We've long felt that social media is one of the contributing reasons that many Americans are feeling anxious. That's part of why we think we're living in the "Age of Anxiety."
As part of our predictions for 2020, we said we expected the media to cover this, and the New York Times recently provided some tips as part of its "Smarter Living" initiative, entitled, "How to Turn Depressing Social Media Into a Positive Influence."
According to the Times, "The current state of the modern world is a billion voices screaming for your attention, and it’s easy to let the most negative ones filter through and bring you down. It can be exhausting, and if your real life is already a struggle, adding digital gloom can be overwhelming."
The article, whose subhead says, "Don’t let Facebook, Instagram or Twitter become negative aspects of your life. Here’s how to fix them," provides tips on for those three social media platform such as:
- Be selective who you follow. "Don’t follow accounts or hashtags you don’t like."
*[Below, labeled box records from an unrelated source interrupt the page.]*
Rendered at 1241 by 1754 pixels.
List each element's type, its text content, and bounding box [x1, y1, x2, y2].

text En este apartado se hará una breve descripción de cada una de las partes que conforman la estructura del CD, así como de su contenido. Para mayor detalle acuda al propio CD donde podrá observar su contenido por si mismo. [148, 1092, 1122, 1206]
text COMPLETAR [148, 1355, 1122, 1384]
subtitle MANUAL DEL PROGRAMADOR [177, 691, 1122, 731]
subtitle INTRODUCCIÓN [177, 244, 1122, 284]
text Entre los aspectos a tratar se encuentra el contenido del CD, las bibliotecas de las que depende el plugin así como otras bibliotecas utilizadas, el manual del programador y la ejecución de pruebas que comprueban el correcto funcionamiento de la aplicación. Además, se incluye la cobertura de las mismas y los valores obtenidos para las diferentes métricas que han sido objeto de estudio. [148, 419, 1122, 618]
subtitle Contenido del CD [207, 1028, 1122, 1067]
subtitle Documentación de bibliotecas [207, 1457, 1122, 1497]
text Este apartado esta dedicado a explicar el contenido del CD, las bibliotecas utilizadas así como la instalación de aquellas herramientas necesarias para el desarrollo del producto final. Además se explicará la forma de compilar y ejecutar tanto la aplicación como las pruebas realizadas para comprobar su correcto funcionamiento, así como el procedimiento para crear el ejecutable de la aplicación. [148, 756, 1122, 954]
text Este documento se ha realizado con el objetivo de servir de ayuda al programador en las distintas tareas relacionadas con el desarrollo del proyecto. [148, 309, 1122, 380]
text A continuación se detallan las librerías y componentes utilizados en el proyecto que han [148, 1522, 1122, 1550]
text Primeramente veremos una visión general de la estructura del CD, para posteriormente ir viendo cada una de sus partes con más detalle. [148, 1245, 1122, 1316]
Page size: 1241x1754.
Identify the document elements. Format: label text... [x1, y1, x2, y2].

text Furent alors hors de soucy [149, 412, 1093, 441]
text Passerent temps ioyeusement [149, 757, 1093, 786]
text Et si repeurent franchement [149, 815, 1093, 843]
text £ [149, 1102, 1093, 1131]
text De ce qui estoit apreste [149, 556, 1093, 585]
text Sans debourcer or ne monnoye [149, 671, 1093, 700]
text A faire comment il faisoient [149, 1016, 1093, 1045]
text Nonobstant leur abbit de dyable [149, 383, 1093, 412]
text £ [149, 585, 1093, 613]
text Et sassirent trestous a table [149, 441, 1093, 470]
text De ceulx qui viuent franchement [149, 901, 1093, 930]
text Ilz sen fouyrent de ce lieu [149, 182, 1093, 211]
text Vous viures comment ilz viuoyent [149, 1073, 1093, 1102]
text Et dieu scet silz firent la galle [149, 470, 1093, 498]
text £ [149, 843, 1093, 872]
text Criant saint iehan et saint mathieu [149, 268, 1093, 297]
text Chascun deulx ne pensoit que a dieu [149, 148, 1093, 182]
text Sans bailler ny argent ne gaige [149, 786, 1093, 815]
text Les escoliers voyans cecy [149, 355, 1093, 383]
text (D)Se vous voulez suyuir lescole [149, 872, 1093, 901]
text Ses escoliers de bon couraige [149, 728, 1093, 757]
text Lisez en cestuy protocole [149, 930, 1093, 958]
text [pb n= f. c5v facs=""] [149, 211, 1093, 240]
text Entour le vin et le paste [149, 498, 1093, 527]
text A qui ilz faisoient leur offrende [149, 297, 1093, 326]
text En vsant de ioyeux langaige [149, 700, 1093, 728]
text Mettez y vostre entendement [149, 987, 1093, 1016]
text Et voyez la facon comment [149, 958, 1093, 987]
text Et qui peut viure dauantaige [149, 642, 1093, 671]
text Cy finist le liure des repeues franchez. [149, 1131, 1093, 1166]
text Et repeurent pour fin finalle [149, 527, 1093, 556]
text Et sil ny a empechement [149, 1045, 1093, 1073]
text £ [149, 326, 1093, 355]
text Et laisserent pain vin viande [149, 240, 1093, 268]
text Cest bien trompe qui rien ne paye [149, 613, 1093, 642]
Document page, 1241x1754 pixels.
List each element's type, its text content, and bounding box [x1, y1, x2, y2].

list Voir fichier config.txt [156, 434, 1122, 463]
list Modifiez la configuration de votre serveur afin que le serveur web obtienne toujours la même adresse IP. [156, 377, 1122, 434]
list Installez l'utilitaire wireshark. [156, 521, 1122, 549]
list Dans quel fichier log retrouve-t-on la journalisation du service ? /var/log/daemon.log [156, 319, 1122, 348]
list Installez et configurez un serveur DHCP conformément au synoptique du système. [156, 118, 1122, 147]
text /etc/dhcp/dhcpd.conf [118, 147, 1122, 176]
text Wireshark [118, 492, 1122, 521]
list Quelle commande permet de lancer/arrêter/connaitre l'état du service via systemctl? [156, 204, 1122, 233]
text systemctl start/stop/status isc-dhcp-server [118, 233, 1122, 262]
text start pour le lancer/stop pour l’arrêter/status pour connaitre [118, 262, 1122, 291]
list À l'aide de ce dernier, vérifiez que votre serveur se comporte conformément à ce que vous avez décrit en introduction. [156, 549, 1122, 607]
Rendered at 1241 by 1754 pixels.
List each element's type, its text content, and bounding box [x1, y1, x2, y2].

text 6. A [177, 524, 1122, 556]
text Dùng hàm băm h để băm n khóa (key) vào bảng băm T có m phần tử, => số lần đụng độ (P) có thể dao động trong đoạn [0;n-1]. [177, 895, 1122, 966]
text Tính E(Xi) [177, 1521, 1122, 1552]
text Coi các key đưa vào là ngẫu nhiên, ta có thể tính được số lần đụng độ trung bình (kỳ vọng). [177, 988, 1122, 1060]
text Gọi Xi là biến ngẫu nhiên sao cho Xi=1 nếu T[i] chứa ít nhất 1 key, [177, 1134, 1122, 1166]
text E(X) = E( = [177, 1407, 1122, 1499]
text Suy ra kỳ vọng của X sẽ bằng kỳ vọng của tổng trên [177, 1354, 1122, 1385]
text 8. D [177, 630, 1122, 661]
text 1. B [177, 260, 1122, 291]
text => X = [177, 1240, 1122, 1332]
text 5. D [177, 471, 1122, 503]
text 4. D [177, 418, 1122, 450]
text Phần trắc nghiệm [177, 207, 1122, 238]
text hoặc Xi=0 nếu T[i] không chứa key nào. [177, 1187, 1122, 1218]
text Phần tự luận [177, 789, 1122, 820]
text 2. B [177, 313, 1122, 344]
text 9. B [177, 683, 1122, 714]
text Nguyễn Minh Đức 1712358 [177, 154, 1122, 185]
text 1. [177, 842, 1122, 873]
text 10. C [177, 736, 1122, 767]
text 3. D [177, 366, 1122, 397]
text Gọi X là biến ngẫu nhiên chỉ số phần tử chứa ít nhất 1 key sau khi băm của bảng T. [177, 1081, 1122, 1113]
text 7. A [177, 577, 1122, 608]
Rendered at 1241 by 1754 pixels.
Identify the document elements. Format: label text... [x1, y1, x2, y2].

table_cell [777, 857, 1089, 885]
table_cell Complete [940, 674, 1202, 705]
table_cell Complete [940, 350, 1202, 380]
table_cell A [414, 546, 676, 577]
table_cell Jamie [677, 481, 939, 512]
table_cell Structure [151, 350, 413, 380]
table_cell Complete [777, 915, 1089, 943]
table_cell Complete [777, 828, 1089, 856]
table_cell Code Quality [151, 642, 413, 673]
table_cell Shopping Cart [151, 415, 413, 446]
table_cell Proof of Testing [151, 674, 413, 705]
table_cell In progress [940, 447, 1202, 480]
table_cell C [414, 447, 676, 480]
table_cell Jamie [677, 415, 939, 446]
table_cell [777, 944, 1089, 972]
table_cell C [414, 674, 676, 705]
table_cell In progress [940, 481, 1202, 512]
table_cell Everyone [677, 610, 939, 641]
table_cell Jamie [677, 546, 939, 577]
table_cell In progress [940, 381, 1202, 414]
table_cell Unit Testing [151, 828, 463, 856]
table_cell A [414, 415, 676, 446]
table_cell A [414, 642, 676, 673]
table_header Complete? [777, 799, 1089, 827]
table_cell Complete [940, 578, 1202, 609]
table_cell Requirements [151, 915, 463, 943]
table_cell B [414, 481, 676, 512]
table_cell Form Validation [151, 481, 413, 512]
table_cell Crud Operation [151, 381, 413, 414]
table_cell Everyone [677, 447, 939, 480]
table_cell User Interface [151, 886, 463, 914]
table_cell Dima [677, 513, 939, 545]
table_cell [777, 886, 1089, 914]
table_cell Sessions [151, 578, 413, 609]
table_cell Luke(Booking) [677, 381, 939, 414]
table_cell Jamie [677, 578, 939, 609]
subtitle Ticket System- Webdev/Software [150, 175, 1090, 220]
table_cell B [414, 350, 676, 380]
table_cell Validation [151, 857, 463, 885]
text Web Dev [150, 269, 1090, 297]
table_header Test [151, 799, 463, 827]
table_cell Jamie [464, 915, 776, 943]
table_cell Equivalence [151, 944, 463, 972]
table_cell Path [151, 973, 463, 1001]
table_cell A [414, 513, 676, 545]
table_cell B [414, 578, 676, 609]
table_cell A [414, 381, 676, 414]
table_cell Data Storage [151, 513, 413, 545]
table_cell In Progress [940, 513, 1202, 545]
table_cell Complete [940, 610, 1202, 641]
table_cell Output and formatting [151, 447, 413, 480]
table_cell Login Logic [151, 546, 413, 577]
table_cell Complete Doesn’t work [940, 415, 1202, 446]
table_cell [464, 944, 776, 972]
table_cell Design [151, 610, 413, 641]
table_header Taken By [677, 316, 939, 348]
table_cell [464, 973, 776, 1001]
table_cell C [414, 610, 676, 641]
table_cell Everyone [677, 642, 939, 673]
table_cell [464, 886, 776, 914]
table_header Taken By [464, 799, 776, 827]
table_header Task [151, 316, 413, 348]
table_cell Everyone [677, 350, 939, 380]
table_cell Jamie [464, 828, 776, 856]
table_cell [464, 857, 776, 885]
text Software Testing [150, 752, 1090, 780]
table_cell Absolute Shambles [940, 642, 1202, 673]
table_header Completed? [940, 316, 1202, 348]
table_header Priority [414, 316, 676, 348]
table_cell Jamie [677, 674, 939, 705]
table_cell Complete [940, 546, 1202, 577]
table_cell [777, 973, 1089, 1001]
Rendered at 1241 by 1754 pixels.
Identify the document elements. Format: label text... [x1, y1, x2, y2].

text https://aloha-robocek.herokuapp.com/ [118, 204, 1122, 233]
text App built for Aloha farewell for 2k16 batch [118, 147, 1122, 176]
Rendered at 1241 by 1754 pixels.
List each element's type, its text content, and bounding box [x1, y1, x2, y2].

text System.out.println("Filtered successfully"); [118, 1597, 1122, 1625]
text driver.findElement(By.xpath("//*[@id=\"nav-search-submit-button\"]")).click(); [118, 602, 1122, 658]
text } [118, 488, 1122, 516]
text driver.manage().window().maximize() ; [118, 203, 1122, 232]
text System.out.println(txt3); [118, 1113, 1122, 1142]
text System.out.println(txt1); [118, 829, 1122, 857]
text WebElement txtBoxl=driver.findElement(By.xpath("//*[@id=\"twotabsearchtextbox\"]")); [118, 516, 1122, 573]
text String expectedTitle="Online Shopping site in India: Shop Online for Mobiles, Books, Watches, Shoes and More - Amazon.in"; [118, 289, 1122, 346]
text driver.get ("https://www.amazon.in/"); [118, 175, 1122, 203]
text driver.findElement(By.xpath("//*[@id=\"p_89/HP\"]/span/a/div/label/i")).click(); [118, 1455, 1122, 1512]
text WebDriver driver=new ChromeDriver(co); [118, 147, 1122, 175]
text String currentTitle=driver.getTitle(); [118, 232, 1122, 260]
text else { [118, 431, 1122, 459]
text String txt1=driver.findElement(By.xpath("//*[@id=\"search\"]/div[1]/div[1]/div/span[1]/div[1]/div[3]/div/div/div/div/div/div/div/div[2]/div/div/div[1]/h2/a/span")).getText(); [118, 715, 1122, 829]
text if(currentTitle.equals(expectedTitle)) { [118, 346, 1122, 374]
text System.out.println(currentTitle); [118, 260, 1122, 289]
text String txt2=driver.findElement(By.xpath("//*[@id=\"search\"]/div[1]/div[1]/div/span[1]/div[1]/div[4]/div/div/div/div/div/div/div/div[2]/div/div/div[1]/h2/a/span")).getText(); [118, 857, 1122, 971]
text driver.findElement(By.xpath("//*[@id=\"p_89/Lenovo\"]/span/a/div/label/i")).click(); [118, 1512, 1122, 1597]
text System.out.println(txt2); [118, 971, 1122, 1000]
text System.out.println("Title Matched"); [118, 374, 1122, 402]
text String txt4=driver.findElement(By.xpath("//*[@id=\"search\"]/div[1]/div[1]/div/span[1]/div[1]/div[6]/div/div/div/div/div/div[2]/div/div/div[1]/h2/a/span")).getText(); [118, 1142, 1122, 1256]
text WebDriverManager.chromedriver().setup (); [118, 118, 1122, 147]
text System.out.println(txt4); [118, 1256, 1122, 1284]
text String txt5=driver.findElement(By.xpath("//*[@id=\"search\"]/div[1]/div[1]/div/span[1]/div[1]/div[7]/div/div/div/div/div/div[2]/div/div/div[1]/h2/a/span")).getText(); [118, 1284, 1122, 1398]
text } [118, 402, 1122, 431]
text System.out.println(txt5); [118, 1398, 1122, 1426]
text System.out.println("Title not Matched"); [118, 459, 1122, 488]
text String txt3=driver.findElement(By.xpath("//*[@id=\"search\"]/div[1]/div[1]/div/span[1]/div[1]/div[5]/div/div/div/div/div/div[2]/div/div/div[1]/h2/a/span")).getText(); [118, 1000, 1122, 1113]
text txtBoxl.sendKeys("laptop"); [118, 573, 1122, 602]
- Go back and unfollow friends "who only post negative things...or (those) who only writes rude comments."
- Don't click on things you don't like. The reason: Instagram knows what you look at so it will continue to serve up photos similar to the others you've tapped. "Click on something else. It won't take long to adjust and show you that."
- Skip Insta's Search page. Instead, "only look at the accounts you follow."
- Consider muting or blocking on Twitter to avoid "the most terribly toxic tweeters."
- "Enable the Quality filter and other advanced filters to cut down on replies from accounts with only a few followers (i.e., likely spam or bots)."
- "Don't post anything you don't want." People sometimes feel compelled to post but you don't have to.
Those are good tips, and there are more in the article so it's worth checking out.
We have another tip: When posting photos or info that includes other people, ask them in advance if they're okay doing so. We know a frequent poster who uploaded group photos that included friends' young kids. The parents and the kids were unhappy to be included; they just didn't want to be included.
We do expect people to take social media vacations -- that is: to take time off from checking social media -- this year, especially as the presidential election approaches. But the need to take a social media vacation isn't due only to wanting to avoid politics (your own or someone from across the aisle). We feel that the need to take time away from social media can be beneficial and help you be present in a way that constant checking can't do.